But Elizabeth, who had been helping the Netherlands against Philip in secret, underhand ways, began in 1572 to be impressed by the Catholic League, and to fear that England, like all other Protestant countries, must look to encounter the whole forces of the Pope. She remembered the words of Walsingham, "Unless God had raised up the Prince of Orange to entertain Spain, Madam, we should have had the fire long since at our own door."

So Gilbert went to Flanders in 1572 with 1400 Englishmen to fight against Philip's stern deputy, the Duke of Alva. He took part in the siege of Sluys, and wrote to ask the Queen for more men to be sent. He then helped in the assault on Tergoes. But his rash, hot-headed style of fighting, acquired perhaps in Ireland, offended the slow and cautious Dutchmen whom he was assisting, and Gilbert returned to England, convinced that the Dutch lacked animal courage.
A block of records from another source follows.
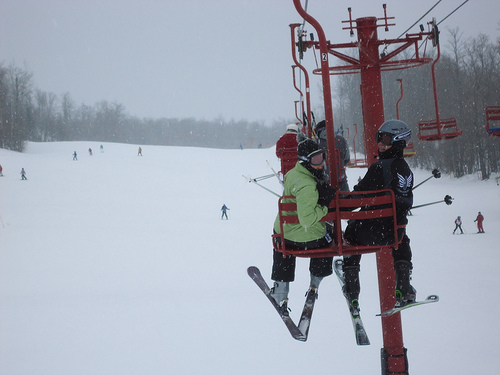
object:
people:
[270, 138, 332, 303]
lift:
[272, 187, 406, 261]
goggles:
[376, 132, 406, 145]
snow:
[0, 138, 500, 375]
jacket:
[272, 162, 331, 242]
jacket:
[331, 148, 415, 247]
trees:
[0, 59, 33, 152]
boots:
[390, 257, 418, 309]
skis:
[331, 255, 373, 347]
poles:
[412, 199, 446, 210]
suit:
[276, 136, 300, 179]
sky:
[0, 0, 500, 133]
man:
[332, 118, 417, 316]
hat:
[285, 123, 303, 134]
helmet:
[378, 118, 414, 144]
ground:
[0, 142, 500, 375]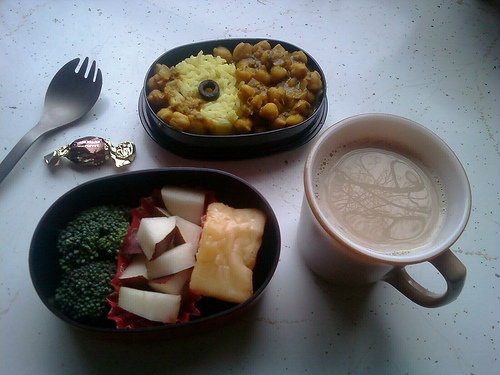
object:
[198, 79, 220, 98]
olive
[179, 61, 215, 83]
rice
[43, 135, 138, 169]
candy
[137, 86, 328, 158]
dish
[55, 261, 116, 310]
vegetables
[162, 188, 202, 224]
potato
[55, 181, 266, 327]
food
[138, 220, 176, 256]
apple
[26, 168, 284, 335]
bowl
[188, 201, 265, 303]
cheese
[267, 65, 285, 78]
beans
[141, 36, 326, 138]
bowl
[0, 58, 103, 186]
spork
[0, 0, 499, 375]
table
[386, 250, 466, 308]
handle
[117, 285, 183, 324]
fruit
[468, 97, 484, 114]
dots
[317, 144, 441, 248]
coffee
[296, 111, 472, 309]
coffee mug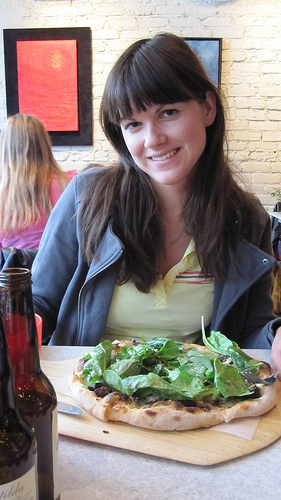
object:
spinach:
[212, 352, 256, 398]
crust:
[69, 337, 276, 435]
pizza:
[68, 336, 277, 431]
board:
[40, 345, 281, 469]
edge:
[56, 400, 82, 410]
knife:
[54, 399, 84, 417]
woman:
[27, 28, 281, 372]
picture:
[14, 35, 82, 140]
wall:
[1, 0, 281, 219]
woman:
[0, 110, 79, 256]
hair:
[1, 111, 67, 229]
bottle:
[0, 265, 59, 499]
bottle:
[0, 318, 38, 499]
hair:
[74, 33, 250, 296]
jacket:
[29, 166, 280, 352]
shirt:
[98, 230, 215, 346]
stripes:
[170, 275, 214, 285]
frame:
[4, 26, 94, 148]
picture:
[182, 36, 222, 94]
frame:
[176, 36, 222, 93]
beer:
[16, 384, 60, 498]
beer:
[1, 406, 43, 500]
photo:
[1, 0, 281, 499]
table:
[36, 346, 281, 498]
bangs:
[108, 53, 193, 121]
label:
[52, 399, 64, 500]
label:
[0, 463, 38, 498]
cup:
[3, 311, 44, 390]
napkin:
[57, 363, 263, 442]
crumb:
[100, 428, 111, 436]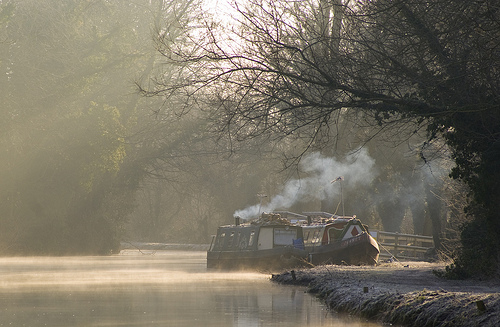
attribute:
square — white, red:
[338, 218, 360, 249]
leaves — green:
[2, 2, 199, 242]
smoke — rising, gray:
[231, 150, 386, 221]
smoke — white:
[233, 145, 458, 232]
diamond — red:
[348, 225, 360, 237]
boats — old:
[199, 205, 384, 279]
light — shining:
[328, 258, 440, 271]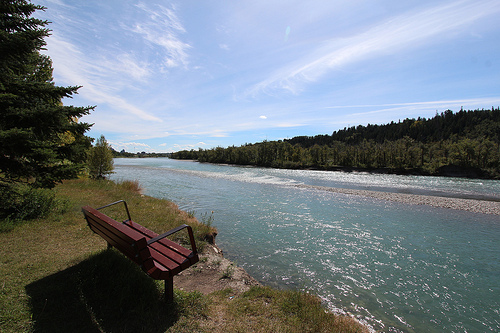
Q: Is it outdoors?
A: Yes, it is outdoors.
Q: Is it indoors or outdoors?
A: It is outdoors.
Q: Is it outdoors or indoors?
A: It is outdoors.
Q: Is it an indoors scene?
A: No, it is outdoors.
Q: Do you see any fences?
A: No, there are no fences.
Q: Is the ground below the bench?
A: Yes, the ground is below the bench.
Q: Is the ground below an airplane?
A: No, the ground is below the bench.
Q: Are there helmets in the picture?
A: No, there are no helmets.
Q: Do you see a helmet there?
A: No, there are no helmets.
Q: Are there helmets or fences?
A: No, there are no helmets or fences.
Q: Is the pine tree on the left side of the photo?
A: Yes, the pine tree is on the left of the image.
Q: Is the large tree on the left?
A: Yes, the pine tree is on the left of the image.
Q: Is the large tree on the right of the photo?
A: No, the pine tree is on the left of the image.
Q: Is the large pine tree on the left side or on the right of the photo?
A: The pine is on the left of the image.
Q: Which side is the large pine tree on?
A: The pine tree is on the left of the image.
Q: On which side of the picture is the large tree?
A: The pine tree is on the left of the image.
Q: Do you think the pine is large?
A: Yes, the pine is large.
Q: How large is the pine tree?
A: The pine tree is large.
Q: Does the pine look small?
A: No, the pine is large.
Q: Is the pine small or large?
A: The pine is large.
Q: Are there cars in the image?
A: No, there are no cars.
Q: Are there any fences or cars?
A: No, there are no cars or fences.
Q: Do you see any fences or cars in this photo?
A: No, there are no cars or fences.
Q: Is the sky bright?
A: Yes, the sky is bright.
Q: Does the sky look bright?
A: Yes, the sky is bright.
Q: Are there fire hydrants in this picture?
A: No, there are no fire hydrants.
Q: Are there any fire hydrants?
A: No, there are no fire hydrants.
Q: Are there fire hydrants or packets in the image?
A: No, there are no fire hydrants or packets.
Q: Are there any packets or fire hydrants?
A: No, there are no fire hydrants or packets.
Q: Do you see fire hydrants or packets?
A: No, there are no fire hydrants or packets.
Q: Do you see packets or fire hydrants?
A: No, there are no fire hydrants or packets.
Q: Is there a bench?
A: Yes, there is a bench.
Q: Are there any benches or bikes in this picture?
A: Yes, there is a bench.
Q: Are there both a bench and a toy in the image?
A: No, there is a bench but no toys.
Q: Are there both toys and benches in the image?
A: No, there is a bench but no toys.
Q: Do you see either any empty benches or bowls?
A: Yes, there is an empty bench.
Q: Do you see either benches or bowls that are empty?
A: Yes, the bench is empty.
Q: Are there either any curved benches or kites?
A: Yes, there is a curved bench.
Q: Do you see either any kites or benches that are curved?
A: Yes, the bench is curved.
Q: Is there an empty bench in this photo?
A: Yes, there is an empty bench.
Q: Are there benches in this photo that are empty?
A: Yes, there is a bench that is empty.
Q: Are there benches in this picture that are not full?
A: Yes, there is a empty bench.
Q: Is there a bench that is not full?
A: Yes, there is a empty bench.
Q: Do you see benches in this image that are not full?
A: Yes, there is a empty bench.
Then for two years Sir Humphrey lived quietly at Limehouse, busy with chemical researches; but as his partners wished to try the so-called science of alchemy and to transmute iron into copper, he begged leave to withdraw, mistrusting their modicum of science.

Gilbert had time to meditate now on his relentless treatment of Irish rebels. A brave and chivalrous gentleman, for those times, a scientific explorer and a man of deep piety, he could now compare his conduct in Ireland with Alva's in the Netherlands, and wonder if Sidney's high praise had been deserved.

"For the Colonel," Sidney wrote to Cecil in 1570, "I cannot say enough. The highways are now made free where no man might travel unspoiled. The gates of cities and towns are now left open, where before they were continually shut or guarded with armed men.... And yet this is not the most, nor the best that he hath done; for the estimation that he hath won to the name of Englishman there, before almost not known, exceedeth all the rest; for he hath in battle broken so many of them, wherein he showed how far our soldiers in valour surpassed those rebels, and he in his own person any man he had. The name of an Englishman is more terrible now to them than the sight of a hundred was before. For all this, I had nothing to present him with but the honour of knighthood, which I gave him; for the rest, I recommend him to your friendly report."

That was the better side of the question—order kept and duty done. But Sir Humphrey in his two years of quiet thinking and writing must have often recalled with compunction scenes in Ireland which he could not approve of, and perhaps was dimly conscious of at the time.

For the English troops, spread abroad over a lonesome countryside and held in check only by some ruthless sergeant-major, would often, when opposed to desperate men, meet outrage with outrage, and cruelty with cruelty.

Sidney himself loathed his vile task, and often implored to be called away from "such an accursed country."

We may be sure, then, that a man so gentle and humane as Sir Humphrey Gilbert must have felt that the government of Ireland was no pleasant task. It was also very expensive, for the cost of it to England above the revenue levied in Ireland itself from the date of Elizabeth's accession was now £90,000.

No one seems to have thought that lenity might win a greater success than stern discipline. Rokeby writes to Cecil: "It is not the image nor the name of a President and Council that will frame them to obedience; it must be fire and sword, the rod of God's vengeance. Valiant and courageous soldiers must make a way for law and justice; or else, farewell to Ireland."